● DIRECTIVE: Reproduce the listing word for word, from its first line through the line that contains "пройдет время, пока ревнивый к своей".

● PROVIDED RECORDS:
* * * * * * *

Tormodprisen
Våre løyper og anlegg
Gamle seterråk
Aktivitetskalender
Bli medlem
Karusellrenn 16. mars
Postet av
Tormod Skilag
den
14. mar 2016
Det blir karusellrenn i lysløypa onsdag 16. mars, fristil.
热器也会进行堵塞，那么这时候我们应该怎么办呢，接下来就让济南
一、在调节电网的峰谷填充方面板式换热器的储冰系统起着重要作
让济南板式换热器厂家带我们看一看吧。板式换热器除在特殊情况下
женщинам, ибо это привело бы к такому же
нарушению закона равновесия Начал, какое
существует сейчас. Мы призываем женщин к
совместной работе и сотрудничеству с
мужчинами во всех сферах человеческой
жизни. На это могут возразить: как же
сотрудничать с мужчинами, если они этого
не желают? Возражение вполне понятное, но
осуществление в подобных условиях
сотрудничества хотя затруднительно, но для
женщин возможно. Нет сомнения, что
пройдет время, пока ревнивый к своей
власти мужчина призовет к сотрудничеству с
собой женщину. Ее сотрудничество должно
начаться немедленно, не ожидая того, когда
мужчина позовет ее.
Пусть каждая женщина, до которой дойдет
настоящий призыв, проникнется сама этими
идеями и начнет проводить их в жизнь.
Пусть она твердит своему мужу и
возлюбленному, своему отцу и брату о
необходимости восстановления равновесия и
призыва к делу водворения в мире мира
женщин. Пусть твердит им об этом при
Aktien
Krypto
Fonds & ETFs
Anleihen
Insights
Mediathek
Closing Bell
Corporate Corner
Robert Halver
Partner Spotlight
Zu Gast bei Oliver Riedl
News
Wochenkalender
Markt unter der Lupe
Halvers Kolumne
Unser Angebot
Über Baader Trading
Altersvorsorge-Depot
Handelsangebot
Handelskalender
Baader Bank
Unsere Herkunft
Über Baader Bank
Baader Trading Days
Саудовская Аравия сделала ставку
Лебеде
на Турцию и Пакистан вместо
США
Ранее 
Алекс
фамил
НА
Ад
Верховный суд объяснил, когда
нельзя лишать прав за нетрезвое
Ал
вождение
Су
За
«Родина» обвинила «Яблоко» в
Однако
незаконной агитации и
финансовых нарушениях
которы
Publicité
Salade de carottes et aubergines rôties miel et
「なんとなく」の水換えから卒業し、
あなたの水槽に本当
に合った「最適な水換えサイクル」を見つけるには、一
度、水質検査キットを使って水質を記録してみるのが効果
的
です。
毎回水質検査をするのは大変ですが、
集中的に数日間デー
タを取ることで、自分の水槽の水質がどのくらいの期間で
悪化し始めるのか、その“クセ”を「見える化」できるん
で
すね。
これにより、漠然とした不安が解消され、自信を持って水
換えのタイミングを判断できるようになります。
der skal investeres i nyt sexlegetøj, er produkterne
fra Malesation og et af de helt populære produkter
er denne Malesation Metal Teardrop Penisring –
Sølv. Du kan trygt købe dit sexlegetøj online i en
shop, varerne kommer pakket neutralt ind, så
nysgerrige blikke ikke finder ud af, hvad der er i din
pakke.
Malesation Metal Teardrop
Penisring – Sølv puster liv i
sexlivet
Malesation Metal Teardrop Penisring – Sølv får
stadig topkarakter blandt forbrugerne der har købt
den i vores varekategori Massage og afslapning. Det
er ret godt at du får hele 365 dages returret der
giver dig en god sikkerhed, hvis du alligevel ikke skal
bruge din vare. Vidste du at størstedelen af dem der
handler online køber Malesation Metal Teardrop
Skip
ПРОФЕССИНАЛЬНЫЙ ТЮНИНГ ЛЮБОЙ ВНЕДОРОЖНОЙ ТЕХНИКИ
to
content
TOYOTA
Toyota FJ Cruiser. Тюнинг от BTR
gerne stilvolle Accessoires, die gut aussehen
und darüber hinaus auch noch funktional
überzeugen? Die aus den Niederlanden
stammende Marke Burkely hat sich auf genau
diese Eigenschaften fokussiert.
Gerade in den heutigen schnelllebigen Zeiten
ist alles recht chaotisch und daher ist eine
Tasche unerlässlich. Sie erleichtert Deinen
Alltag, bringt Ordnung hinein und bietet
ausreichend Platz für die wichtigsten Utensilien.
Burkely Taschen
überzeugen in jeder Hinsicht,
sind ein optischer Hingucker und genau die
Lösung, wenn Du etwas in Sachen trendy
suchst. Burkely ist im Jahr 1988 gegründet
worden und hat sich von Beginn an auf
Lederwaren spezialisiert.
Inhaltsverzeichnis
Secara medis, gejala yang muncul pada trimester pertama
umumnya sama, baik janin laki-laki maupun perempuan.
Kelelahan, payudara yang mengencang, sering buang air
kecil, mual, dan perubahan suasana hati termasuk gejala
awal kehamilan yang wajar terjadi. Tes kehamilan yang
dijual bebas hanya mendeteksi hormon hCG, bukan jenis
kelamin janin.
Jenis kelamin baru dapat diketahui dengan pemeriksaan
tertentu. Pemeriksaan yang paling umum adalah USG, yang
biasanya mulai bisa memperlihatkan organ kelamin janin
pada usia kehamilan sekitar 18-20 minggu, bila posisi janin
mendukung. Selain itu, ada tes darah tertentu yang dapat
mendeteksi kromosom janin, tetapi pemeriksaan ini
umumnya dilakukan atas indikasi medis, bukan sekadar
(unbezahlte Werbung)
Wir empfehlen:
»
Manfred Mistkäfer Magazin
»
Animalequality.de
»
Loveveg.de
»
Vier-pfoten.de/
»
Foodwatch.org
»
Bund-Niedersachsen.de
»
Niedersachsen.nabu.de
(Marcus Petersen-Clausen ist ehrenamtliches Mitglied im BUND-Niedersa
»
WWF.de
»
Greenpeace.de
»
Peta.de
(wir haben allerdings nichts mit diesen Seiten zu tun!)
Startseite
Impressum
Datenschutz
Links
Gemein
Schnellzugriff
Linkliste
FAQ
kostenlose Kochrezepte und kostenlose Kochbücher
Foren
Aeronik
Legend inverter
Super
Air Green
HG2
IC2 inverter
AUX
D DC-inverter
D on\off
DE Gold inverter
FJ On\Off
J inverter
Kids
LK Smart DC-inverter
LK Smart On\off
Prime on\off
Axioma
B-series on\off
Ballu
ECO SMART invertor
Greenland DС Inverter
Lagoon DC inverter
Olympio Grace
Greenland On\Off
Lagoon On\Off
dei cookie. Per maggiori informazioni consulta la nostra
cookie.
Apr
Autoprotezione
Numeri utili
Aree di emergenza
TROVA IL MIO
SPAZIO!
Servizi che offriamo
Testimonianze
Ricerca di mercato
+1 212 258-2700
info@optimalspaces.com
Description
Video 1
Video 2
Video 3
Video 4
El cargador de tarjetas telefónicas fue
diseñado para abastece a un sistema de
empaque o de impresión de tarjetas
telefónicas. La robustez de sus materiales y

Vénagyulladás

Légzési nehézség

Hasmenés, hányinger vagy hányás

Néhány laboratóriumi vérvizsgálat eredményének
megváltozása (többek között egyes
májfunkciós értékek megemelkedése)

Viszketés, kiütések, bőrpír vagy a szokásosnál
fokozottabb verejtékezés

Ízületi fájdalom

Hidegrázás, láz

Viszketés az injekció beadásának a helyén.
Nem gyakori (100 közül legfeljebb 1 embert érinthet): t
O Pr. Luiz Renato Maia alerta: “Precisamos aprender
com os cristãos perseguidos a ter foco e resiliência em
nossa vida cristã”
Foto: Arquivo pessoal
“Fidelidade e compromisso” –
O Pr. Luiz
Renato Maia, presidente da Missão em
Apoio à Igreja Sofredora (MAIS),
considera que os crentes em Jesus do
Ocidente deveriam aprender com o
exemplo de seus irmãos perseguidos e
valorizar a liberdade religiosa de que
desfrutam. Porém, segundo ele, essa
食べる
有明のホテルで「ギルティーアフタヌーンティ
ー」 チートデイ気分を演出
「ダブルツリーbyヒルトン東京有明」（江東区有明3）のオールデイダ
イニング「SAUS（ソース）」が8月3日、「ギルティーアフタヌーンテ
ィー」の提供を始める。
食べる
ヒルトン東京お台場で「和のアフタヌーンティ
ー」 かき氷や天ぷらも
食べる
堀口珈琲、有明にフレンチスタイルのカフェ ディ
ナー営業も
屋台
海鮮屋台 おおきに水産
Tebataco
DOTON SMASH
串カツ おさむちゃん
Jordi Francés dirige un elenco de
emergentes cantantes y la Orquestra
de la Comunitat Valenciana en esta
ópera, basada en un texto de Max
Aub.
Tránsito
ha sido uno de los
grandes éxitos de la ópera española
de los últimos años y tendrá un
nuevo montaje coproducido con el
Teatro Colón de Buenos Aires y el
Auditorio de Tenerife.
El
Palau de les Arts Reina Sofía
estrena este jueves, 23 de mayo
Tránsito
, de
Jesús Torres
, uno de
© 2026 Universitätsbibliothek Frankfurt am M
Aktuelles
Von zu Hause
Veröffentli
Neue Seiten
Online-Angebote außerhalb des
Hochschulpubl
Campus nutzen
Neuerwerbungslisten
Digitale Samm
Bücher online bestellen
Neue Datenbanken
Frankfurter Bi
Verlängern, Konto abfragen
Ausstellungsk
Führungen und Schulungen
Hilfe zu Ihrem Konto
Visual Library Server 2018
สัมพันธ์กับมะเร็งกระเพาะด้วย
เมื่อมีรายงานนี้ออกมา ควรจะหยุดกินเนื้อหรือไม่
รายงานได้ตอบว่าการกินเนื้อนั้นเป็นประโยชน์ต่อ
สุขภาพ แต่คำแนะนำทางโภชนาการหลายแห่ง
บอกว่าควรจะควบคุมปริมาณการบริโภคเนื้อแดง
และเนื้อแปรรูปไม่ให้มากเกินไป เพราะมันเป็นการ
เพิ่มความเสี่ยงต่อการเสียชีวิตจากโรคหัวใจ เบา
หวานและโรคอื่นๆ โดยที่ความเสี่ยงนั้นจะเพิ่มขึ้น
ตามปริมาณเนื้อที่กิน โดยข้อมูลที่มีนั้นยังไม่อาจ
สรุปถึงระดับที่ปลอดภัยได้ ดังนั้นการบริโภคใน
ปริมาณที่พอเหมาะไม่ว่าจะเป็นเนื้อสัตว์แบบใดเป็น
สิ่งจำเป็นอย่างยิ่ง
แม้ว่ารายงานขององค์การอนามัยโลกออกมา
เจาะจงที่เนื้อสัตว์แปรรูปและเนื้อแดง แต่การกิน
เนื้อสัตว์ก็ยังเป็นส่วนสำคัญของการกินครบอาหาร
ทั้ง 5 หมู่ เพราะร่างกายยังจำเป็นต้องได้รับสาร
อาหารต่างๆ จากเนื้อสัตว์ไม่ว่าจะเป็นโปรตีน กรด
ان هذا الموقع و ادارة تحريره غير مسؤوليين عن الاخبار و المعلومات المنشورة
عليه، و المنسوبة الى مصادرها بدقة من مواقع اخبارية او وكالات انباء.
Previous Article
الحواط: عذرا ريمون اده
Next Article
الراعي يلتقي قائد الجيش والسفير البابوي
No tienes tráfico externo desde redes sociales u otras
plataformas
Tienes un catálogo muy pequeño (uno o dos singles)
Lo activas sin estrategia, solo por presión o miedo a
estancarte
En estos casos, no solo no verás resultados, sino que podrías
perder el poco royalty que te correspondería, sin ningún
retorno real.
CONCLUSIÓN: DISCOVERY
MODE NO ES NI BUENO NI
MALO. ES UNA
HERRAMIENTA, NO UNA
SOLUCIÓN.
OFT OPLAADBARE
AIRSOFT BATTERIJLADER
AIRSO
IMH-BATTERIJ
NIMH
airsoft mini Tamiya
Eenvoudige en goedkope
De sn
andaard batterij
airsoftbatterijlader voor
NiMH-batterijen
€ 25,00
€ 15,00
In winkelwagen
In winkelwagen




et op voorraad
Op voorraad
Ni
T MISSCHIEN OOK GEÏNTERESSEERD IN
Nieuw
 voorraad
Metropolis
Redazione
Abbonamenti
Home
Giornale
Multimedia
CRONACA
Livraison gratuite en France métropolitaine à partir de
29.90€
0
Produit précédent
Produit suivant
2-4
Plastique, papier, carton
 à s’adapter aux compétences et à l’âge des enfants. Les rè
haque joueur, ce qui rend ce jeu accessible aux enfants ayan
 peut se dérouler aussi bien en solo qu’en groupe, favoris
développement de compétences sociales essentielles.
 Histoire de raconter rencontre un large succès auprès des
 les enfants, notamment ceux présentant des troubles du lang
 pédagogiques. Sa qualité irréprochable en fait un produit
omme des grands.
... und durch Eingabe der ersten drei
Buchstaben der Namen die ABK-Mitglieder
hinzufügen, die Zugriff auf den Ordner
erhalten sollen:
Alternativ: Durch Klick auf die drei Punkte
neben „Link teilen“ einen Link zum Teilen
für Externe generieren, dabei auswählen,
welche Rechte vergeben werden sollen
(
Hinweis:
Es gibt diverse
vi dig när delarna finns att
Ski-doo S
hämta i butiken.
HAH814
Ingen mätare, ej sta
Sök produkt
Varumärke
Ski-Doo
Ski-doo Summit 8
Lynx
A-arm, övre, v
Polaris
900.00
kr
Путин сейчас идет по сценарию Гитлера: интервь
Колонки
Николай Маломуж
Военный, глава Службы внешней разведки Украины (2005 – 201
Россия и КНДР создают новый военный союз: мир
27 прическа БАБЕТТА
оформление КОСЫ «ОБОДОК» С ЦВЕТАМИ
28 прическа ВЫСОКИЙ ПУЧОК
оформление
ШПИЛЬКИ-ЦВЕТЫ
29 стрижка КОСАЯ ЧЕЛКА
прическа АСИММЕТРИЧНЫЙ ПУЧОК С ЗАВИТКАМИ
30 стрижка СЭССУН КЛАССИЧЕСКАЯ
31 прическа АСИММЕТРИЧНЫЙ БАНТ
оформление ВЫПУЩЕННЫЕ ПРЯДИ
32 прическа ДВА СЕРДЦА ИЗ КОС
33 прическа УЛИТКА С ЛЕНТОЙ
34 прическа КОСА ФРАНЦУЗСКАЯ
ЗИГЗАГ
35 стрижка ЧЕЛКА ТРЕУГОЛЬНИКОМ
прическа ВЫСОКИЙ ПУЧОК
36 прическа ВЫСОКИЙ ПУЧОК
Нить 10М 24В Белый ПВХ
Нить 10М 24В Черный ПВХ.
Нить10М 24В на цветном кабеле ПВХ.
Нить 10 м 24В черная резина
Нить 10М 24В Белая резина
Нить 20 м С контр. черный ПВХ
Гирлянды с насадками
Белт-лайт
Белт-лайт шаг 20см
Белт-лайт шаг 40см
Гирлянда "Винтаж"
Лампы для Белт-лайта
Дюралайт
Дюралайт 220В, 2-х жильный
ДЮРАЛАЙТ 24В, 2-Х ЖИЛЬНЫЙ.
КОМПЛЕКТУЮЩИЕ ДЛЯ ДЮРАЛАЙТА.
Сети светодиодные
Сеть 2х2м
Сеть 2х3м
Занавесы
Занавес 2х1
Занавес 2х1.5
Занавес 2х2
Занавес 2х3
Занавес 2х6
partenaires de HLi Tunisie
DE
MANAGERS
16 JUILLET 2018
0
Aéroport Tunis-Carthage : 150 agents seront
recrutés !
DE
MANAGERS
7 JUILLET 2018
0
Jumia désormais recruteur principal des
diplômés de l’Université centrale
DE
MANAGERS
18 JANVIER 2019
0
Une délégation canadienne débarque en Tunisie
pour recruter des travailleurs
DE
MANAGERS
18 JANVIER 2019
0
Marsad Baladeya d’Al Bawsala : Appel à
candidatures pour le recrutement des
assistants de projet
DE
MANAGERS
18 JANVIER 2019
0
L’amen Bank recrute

* * * * * * *

● YOUR SOLUTION:
Tormodprisen
Våre løyper og anlegg
Gamle seterråk
Aktivitetskalender
Bli medlem
Karusellrenn 16. mars
Postet av
Tormod Skilag
den
14. mar 2016
Det blir karusellrenn i lysløypa onsdag 16. mars, fristil.
热器也会进行堵塞，那么这时候我们应该怎么办呢，接下来就让济南
一、在调节电网的峰谷填充方面板式换热器的储冰系统起着重要作
让济南板式换热器厂家带我们看一看吧。板式换热器除在特殊情况下
женщинам, ибо это привело бы к такому же
нарушению закона равновесия Начал, какое
существует сейчас. Мы призываем женщин к
совместной работе и сотрудничеству с
мужчинами во всех сферах человеческой
жизни. На это могут возразить: как же
сотрудничать с мужчинами, если они этого
не желают? Возражение вполне понятное, но
осуществление в подобных условиях
сотрудничества хотя затруднительно, но для
женщин возможно. Нет сомнения, что
пройдет время, пока ревнивый к своей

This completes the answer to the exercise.